TODO: consider updating the Chunker and simplifying the code here.
Public Functions
__getitem__(self, index)
__init__(self, verbchunk=None, tokens=None)
Initialize several kinds of lists, distributing information from the
VerbChunk or list of Tokens that is handed in on initialization and
create a list of VChunkFeatures instances in self.featuresList.
__len__(self)
__str__(self)
print_ChunkLists(self)
Private Functions
_addInCurrentSublist(self, sublist, element)
Add the element to the current element (that is, the last element) in
sublist. The elements of the sublist are lists themselves.
_addInPreviousSublist(self, sublist, element)
Add the element to the previous element (that is, the penultimate
element) in sublist. The elements of the sublist are lists themselves.
_distributeNode_ADV(self, item, tempNodes, itemCounter)
Just add the adverb to an adverb list, the trick is to figure out which list
to add it. Factors are the location of the item in the tempNodes list
and the pos tags of the elements following the item.
_distributeNode_MD(self, item)
Add the modal element to the core list.
_distributeNode_NEG(self, item)
Do not add the negation item to the core in self.trueChunkLists, but add it
to the list with negation markers.
_distributeNode_TO(self, item, itemCounter)
If the item is the first one, just add the item to the infinitive markers
list. Otherwise, see if the last element in the core is one of a small
group ('going', 'used' and forms of 'have'), if it is, add the element to the
core, if not, do nothing at all.
_distributeNode_V(self, item, tempNodes, itemCounter)
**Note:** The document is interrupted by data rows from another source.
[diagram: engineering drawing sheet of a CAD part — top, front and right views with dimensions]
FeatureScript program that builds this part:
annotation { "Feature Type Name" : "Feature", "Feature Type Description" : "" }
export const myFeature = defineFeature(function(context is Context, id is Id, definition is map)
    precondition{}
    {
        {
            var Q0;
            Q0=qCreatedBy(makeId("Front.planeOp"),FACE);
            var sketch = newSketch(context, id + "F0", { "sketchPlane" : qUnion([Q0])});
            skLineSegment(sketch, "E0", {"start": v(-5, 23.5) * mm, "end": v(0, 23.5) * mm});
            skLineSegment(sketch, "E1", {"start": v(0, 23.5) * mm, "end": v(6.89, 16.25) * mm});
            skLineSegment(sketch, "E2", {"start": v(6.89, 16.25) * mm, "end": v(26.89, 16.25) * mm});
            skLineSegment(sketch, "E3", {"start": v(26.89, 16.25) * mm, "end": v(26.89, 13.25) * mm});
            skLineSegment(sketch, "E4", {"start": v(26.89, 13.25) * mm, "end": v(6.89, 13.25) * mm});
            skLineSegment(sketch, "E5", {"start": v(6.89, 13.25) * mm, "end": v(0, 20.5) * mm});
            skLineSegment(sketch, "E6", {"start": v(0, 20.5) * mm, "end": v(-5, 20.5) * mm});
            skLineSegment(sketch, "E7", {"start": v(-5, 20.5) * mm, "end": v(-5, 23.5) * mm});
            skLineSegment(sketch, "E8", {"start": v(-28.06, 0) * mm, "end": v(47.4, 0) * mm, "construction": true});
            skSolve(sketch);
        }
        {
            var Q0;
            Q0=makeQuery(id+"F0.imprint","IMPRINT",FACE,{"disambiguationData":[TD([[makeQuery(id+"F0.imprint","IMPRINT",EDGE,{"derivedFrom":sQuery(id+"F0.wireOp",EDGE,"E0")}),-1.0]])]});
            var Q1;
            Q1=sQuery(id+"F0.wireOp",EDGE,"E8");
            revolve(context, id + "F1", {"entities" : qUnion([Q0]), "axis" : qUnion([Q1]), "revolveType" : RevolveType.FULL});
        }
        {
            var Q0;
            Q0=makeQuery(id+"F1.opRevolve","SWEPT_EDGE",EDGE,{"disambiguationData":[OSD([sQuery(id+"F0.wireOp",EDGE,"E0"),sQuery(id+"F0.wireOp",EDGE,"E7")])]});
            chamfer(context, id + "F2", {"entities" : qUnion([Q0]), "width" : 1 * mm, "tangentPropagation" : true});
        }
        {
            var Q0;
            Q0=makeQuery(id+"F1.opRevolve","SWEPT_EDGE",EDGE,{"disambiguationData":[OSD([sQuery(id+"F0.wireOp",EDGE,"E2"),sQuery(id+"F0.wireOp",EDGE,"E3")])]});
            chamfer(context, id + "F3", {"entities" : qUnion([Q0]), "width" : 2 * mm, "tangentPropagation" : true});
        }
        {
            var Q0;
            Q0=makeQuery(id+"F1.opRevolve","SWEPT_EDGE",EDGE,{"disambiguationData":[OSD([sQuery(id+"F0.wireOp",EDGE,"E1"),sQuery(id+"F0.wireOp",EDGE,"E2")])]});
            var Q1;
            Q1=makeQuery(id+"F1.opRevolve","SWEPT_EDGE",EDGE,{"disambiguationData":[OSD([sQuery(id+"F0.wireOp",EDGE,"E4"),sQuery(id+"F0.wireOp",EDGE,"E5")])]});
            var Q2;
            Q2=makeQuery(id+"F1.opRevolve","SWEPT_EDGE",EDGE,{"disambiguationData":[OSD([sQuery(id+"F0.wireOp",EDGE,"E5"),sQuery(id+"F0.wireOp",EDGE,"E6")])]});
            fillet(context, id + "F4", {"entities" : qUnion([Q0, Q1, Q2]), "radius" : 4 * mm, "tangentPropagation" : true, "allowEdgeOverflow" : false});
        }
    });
Add a verb to the lists. This takes one of two actions, depending on the kind
of verb we are dealing with and on whether it is followed by TO.
_distributeNodes(self)
Distribute the item's information over the lists in the
VChunkFeaturesLists.
_generate_features_list(self)
_initialize_lists(self)
Initializes the lists that contain items (Tokens) of the chunk. Since
one chunk may spawn more than one VChunkFeatures instance, these
lists are actually lists of lists.
_initialize_nodes(self)
Given the VerbChunk or a list of Tokens, set the nodes variable to
either the daughters of the VerbChunk or the list of Tokens. Also sets
node and tokens, where the first one has the VerbChunk or None (this is
so we can hand the chunk to VChunkFeatures instance, following
ChunkFeatures behaviour), and where the second one is the list of Tokens
or None.
_item_is_followed_by_TO(self, tempNodes, itemCounter)
Return True if one of the next two tokens is TO, return False otherwise.
_treatMainVerb(self, item, tempNodes, itemCounter)
Add a main verb to the trueChunks list. That is all that is done when the
item is followed by adverbs only. In other cases, we have a chunk which
has two subchunks and _updateChunkLists is called to introduce the
second chunk. This is to deal with cases like 'might consider filing',
where we want to end up with two events.
_updateChunkLists(self)
Append an empty list to the end of all lists maintained in the
VChunkFeaturesList and update the counter.
module functions
debug(text, newline=True)
getPOSList(constituents)
Returns a list of parts-of-speech from the list of constituents, typically
the constituents are instances of NounChunk, VerbChunk or Token. Used for
debugging purposes.
getWordList(constituents)
Returns a list of words from the list of constituents, typically the
constituents are instances of NounChunk, VerbChunk or Token. Used for
debugging purposes.
getWordPosList(constituents)
Returns a list of word/POS for all constituents.